For quite some time it appeared that hot dogs were losing favor in the United States to tacos, pizza, burgers and fried chicken. Then, over the past few years, the ever-so-adaptable sausage started to make inroads with the latest generation by serving as a vessel for creative toppings such as kimchi, cheese curds and foie gras. This was hammered home to me when, a couple of weeks ago, I got a telephone call from my youngest daughter, an aspiring actress in New York City, passing on with exuberance her adventures with a hot dog extraordinaire — a bockwurst made from veal and pork to be exact — from a cart on the city's West Side.

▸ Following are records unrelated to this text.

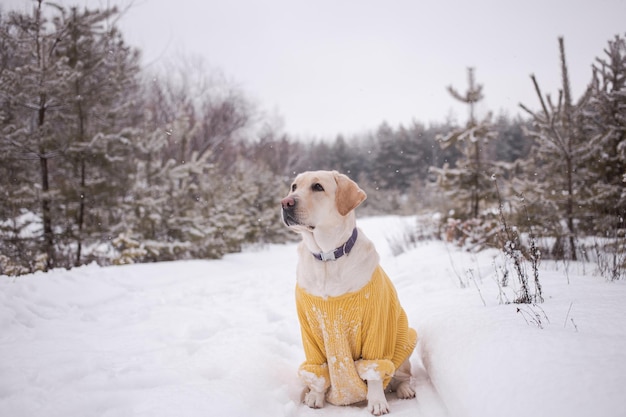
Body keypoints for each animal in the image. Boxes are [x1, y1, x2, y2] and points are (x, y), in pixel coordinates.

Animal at [280, 170, 416, 416]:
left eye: (318, 187)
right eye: (294, 186)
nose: (285, 202)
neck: (327, 257)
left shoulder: (376, 325)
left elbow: (374, 372)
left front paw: (376, 402)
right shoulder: (310, 328)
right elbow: (318, 371)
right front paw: (315, 396)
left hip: (405, 344)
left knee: (400, 376)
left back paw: (404, 390)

This year, the "encased meat" has been enshrined in at least two books that found their way to me: "Hot Doug's: The Book" (Agate Midway, July 2013, $24.95), a history of Hot Doug's sausage emporium in Chicago, and "Man Bites Dog: Hot Dog Culture in America" (AltaMira Press, 2012, $40) the history of the frankfurter in America that also dishes up lore, recipes, personalities and lots of photographs.
I'd wanted to visit Hot Doug's on a trip to Chicago, but it was closed, so Sherri Panza and I had to be content to buy a real dog, instead.

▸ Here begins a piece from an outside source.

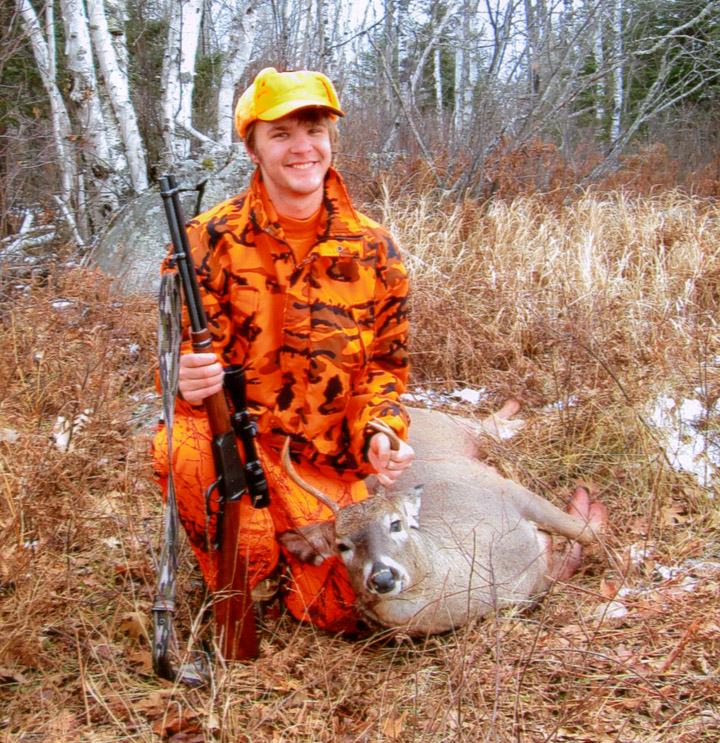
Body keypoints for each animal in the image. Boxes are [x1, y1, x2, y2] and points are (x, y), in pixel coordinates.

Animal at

For us, Hot Dog Month is every month. On a recent trip to Troy, N.Y., for a reunion of old staffers from the Times Record, we took the chance to seek out the tiny dogs served with Greek sauce that so intrigued me in the 1970s that I stopped by a minimum of three times each week. This time around, with no children and a few extra hours, we discovered a location not too far from the Albany airport and my wife's friend's home.
En route to lunch, we stopped for a few dogs. Perhaps my palate changed, but I thought the sauce lacked a certain pungency of cloves and allspice. But the company has returned to using a lighter beef-pork mix made by the original sausage-maker, Hembold, and only uses the all-beef Sabrett for full-size dogs, which the shop didn't carry 30 years ago. Of course, we brought home a jar of the sauce, which has since topped all kinds of franks and turkey sausages.
While hot dogs seem to be coming back, in some places they have never left. While running the Southern barbecue trail last summer we actually were tiring a little of barbecue sauce by the next-to-last day. The lady behind our hotel's front desk finally revealed Brunswick, Ga.'s, claim to fame — Willie's Wee-Nee Wagon. What once was just a wagon has grown into a collection of sections (one was a much-needed-in-the-100-degree-heat air-conditioned dining room). Willie's has a list of dogs, including a superlative slaw dog, which were drawing in a crowd of customers — local, travelers and soldiers from the nearby base. One lady, a former resident of Brunswick, told us that it is her first stop on every trip home.
Sometimes, as I have written, finding places to eat depends on research and sometimes it depends on the kindness of strangers, and sometimes it is just pure dumb luck. On our barbecue trail, while seeking a chicken place in Cleveland, N.C., we got lost and wound up finding Jay Bee's Hot Dogs and Hamburgers, marked by bright orange trim. So to tide us over until barbecue time, we savored chili dogs and freshly formed hamburgers topped with the Southern staple, pimento cheese.
They were excellent eaten at picnic tables under the trees with Weegee the barbecue hound trying to cadge bites.
Where will the hot dog go? Wherever people want to take it. While we were on Sanibel Island, Fla., at a chain called Cheeburger Cheeburger, Sherri ordered a 10-inch frankfurter with peanut butter. The server did not blink but only suggested that the peanut butter be served on the side.